Text excerpt:
★ ★ ★ ★ ★

Speaking To Memory: Testimony and Response

The Speaking To Memory exhibit at UBC’s Museum of Anthropology showcases testimony, government documentation, photographs, and formal appologies on behalf of church, police, and state, regarding the Residential school system in Canada, and more specifically, the people affected by attendance at St. Michael’s Indian Residential School at Alert Bay, British Columbia, during the late 1930s. The Truth and Reconcilliation Commission, with a budget of $60 million over 5 years, has been in the process of gathering the information, along with testimony from those affected by the atrocities commited at the Residential schools, with the mandate of sharing experiences and creating transparency around the dark history of Canada’s past in order to form strong relationships through reconciliation.

What struck me initially were the quotations from Duncan Campbell Scott, Canada’s Indian Affairs minister circa ______, and other government official statements, superimposed on images of the St. Michael’s school in its current state. These images really prepared me for the rest of the exhibit; they introduced the motivations and intent behind the Residential school system while also reminding me of the comprehensive human rights violations and unspoken failures that came about with them.

★ ★ ★ ★ ★

Data section:
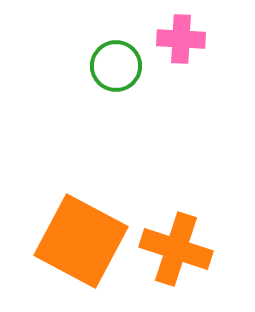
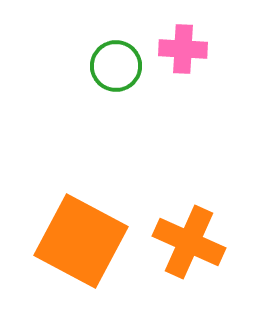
pink cross: moved 2 px right, 10 px down
orange cross: moved 13 px right, 7 px up; rotated 6 degrees clockwise
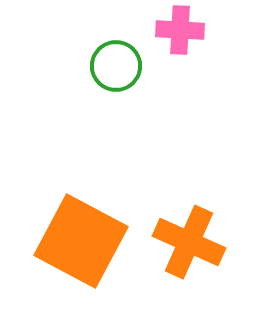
pink cross: moved 3 px left, 19 px up
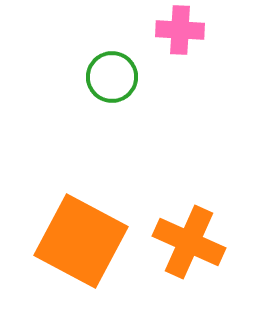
green circle: moved 4 px left, 11 px down
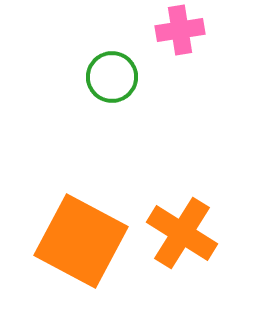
pink cross: rotated 12 degrees counterclockwise
orange cross: moved 7 px left, 9 px up; rotated 8 degrees clockwise
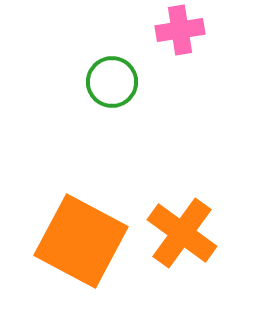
green circle: moved 5 px down
orange cross: rotated 4 degrees clockwise
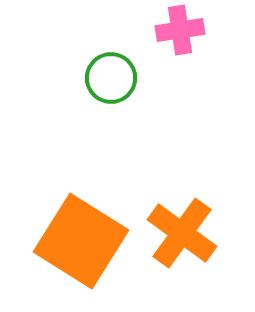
green circle: moved 1 px left, 4 px up
orange square: rotated 4 degrees clockwise
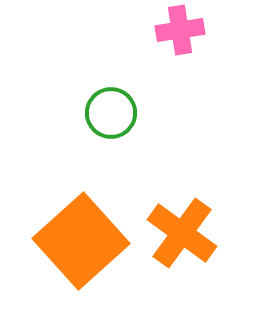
green circle: moved 35 px down
orange square: rotated 16 degrees clockwise
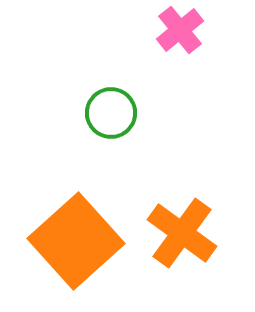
pink cross: rotated 30 degrees counterclockwise
orange square: moved 5 px left
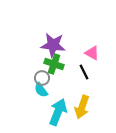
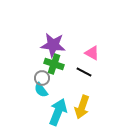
black line: rotated 35 degrees counterclockwise
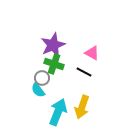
purple star: rotated 30 degrees counterclockwise
cyan semicircle: moved 3 px left
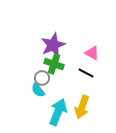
black line: moved 2 px right, 1 px down
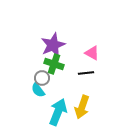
black line: rotated 35 degrees counterclockwise
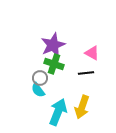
gray circle: moved 2 px left
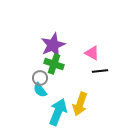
black line: moved 14 px right, 2 px up
cyan semicircle: moved 2 px right
yellow arrow: moved 2 px left, 3 px up
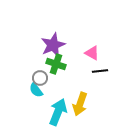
green cross: moved 2 px right
cyan semicircle: moved 4 px left
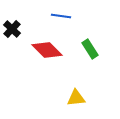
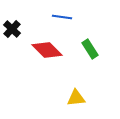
blue line: moved 1 px right, 1 px down
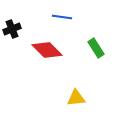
black cross: rotated 24 degrees clockwise
green rectangle: moved 6 px right, 1 px up
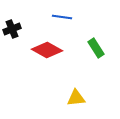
red diamond: rotated 16 degrees counterclockwise
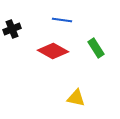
blue line: moved 3 px down
red diamond: moved 6 px right, 1 px down
yellow triangle: rotated 18 degrees clockwise
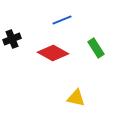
blue line: rotated 30 degrees counterclockwise
black cross: moved 10 px down
red diamond: moved 2 px down
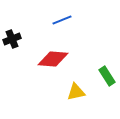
green rectangle: moved 11 px right, 28 px down
red diamond: moved 6 px down; rotated 24 degrees counterclockwise
yellow triangle: moved 6 px up; rotated 24 degrees counterclockwise
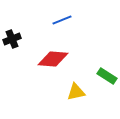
green rectangle: rotated 24 degrees counterclockwise
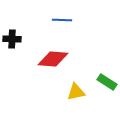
blue line: rotated 24 degrees clockwise
black cross: rotated 24 degrees clockwise
green rectangle: moved 6 px down
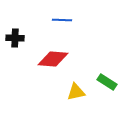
black cross: moved 3 px right, 1 px up
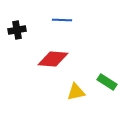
black cross: moved 2 px right, 8 px up; rotated 12 degrees counterclockwise
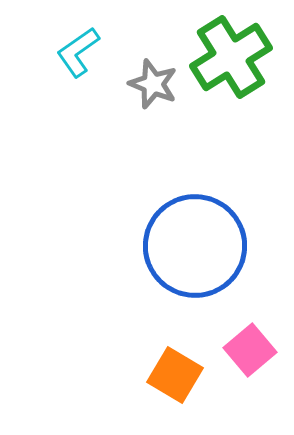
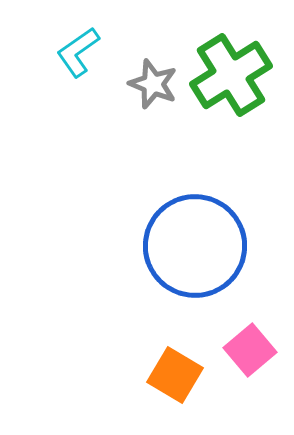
green cross: moved 18 px down
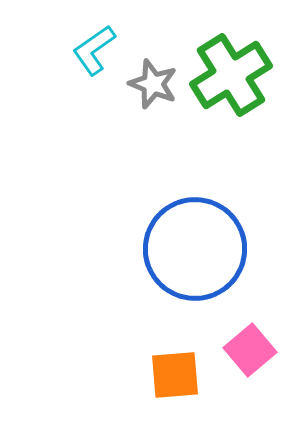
cyan L-shape: moved 16 px right, 2 px up
blue circle: moved 3 px down
orange square: rotated 36 degrees counterclockwise
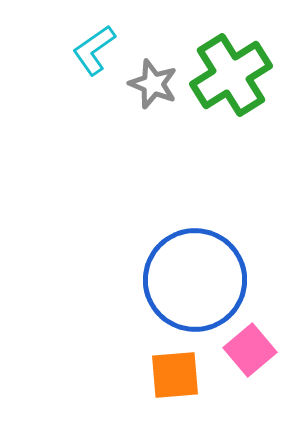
blue circle: moved 31 px down
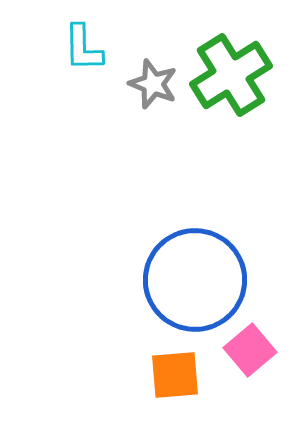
cyan L-shape: moved 11 px left, 2 px up; rotated 56 degrees counterclockwise
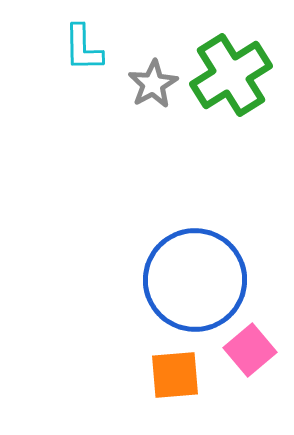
gray star: rotated 21 degrees clockwise
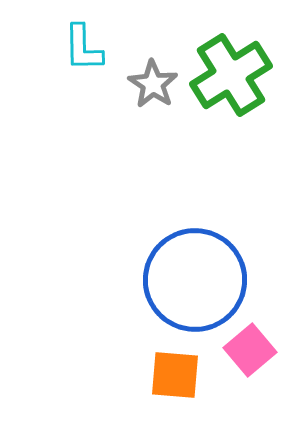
gray star: rotated 9 degrees counterclockwise
orange square: rotated 10 degrees clockwise
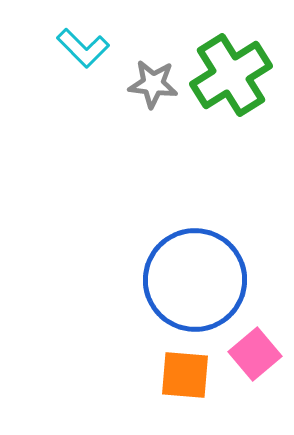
cyan L-shape: rotated 44 degrees counterclockwise
gray star: rotated 27 degrees counterclockwise
pink square: moved 5 px right, 4 px down
orange square: moved 10 px right
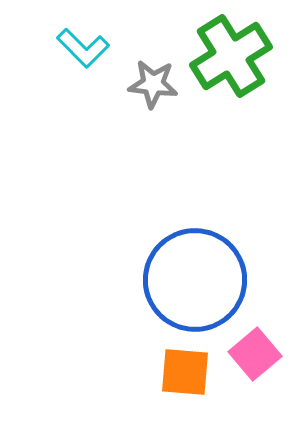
green cross: moved 19 px up
orange square: moved 3 px up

★ ★ ★ ★ ★

Written instruction A:
Answer these questions from the Speaking To Memory text above:
(i) At which museum is the exhibit shown?
(ii) What budget does the text give for the Truth and Reconcilliation Commission?
(iii) What were the quotations from Duncan Campbell Scott superimposed on?
Written instruction B:
Reproduce the Speaking To Memory text above, everything from "The Speaking To" down to "relationships through reconciliation.".

Expected output A:
(i) UBC's Museum of Anthropology.
(ii) $60 million over 5 years.
(iii) Images of the St. Michael's school in its current state.

Expected output B:
The Speaking To Memory exhibit at UBC’s Museum of Anthropology showcases testimony, government documentation, photographs, and formal appologies on behalf of church, police, and state, regarding the Residential school system in Canada, and more specifically, the people affected by attendance at St. Michael’s Indian Residential School at Alert Bay, British Columbia, during the late 1930s. The Truth and Reconcilliation Commission, with a budget of $60 million over 5 years, has been in the process of gathering the information, along with testimony from those affected by the atrocities commited at the Residential schools, with the mandate of sharing experiences and creating transparency around the dark history of Canada’s past in order to form strong relationships through reconciliation.